Document passage
╭──
# B&S Genpower 11 kill switch wiring



## keyboards (Jan 17, 2011)

I've got a 6K generator that I picked up from a neighbor for $100. The power plant is a B&S Genpower 11 engine and it runs well after a good cleaning of the ignition keyswitch, replacing the start relay, and remanufacturing the electrical harness.

The guy threw some aftermarket box-type kill switch and e-taped it to the blower housing and wrapped the terminations in e-tape because he said the kill switch had a little bulb inside that was blown.

I got the real B&S kill switch (#495098s) and went to install it, but I can find no reference to *which color wires go to each terminal on the switch*. 

The wires are *BLACK, RED*, and *WHITE*.
╰──
Provided material
╭──
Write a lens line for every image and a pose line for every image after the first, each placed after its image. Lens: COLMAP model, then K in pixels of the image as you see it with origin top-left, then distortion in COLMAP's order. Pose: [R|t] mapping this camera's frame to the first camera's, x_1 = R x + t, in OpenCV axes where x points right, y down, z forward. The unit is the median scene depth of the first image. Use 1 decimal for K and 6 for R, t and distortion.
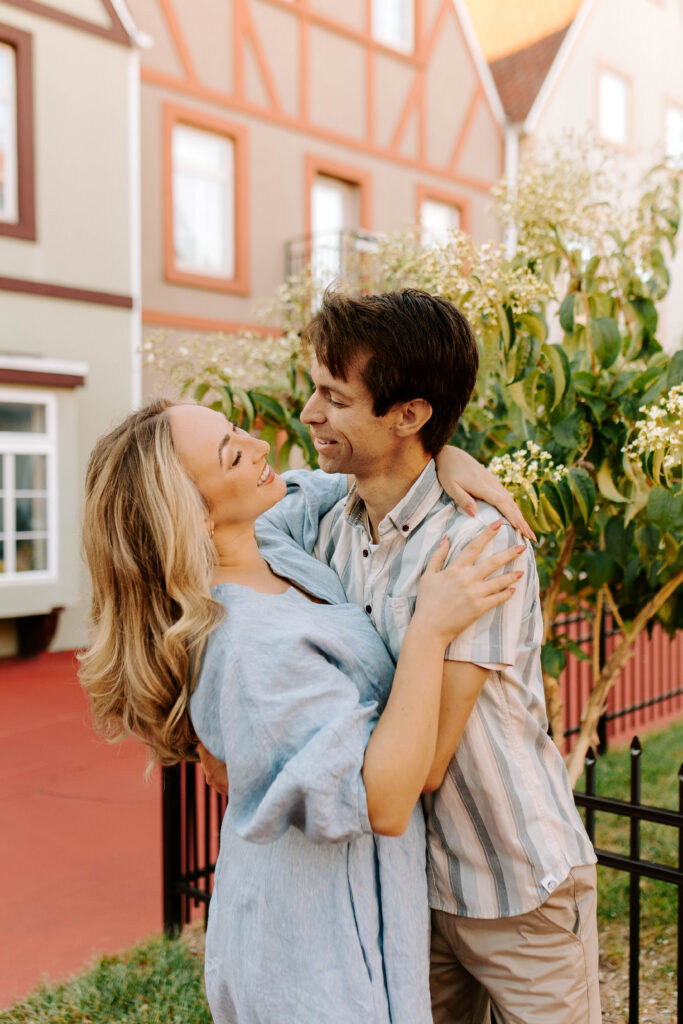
lens RADIAL K [[1006.8, 0, 344.3], [0, 1006.8, 518.9], [0, 0, 1]] dist [-0.014214, 0.016040]
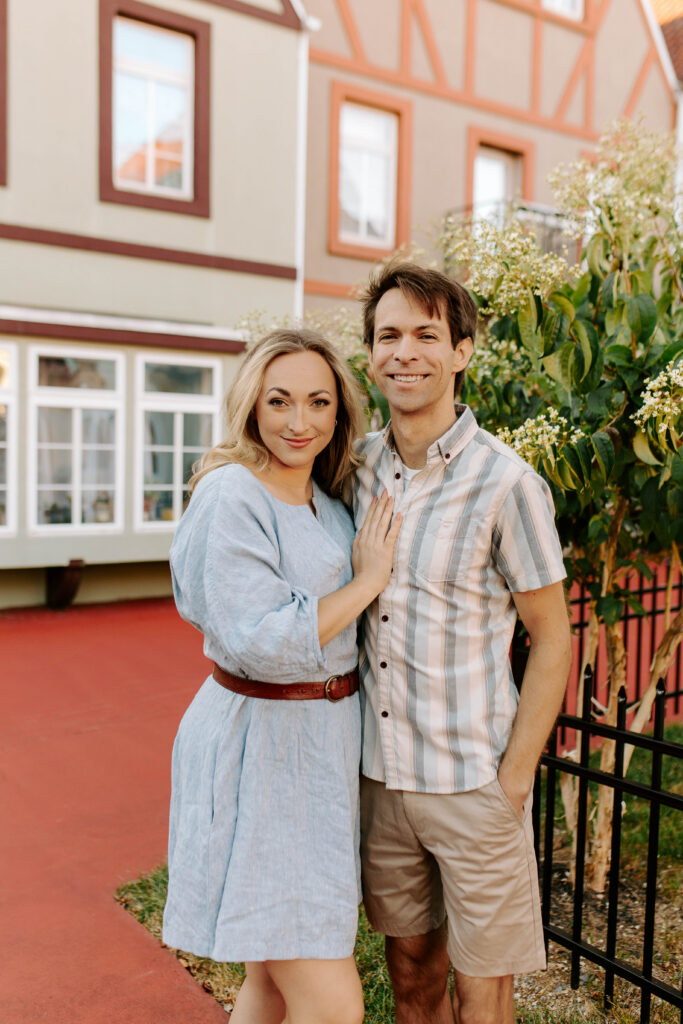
╰──
Assigned task 1
In the kill switch post, do these statements agree with the text? (a) The generator came from a neighbor for $100. (b) The engine still ran poorly after the ignition keyswitch was cleaned. (c) The poster obtained a genuine B&S kill switch. Answer yes or no for each and quote the deciding words.
Assigned task 2
Resume the forum post about the B&S kill switch wiring after its last sentence.

Task result 1
(a) Yes: "I picked up from a neighbor for $100"
(b) No: "it runs well after a good cleaning of the ignition keyswitch"
(c) Yes: "I got the real B&S kill switch (#495098s)"

Task result 2
From my ohmmeter checks, I've found the *MIDDLE* and *INBOARD* switch terminals (both brass colored) are the switch terminals and the internal lamp is wired between the *OUTBOARD* (nickel plated) and *INBOARD* (Brass colored) terminal.

When I did an ohm check on the wiring, it was apparent that the black and white wires were very low ohms to engine ground, so I connected those to the switch tabs and it does work to kill the engine.

My main question is *how does the low oil light get connected in?*

Sorry for the dissertation, but I try to be complete in the explanation of the issues!

Thanks for any assistance!!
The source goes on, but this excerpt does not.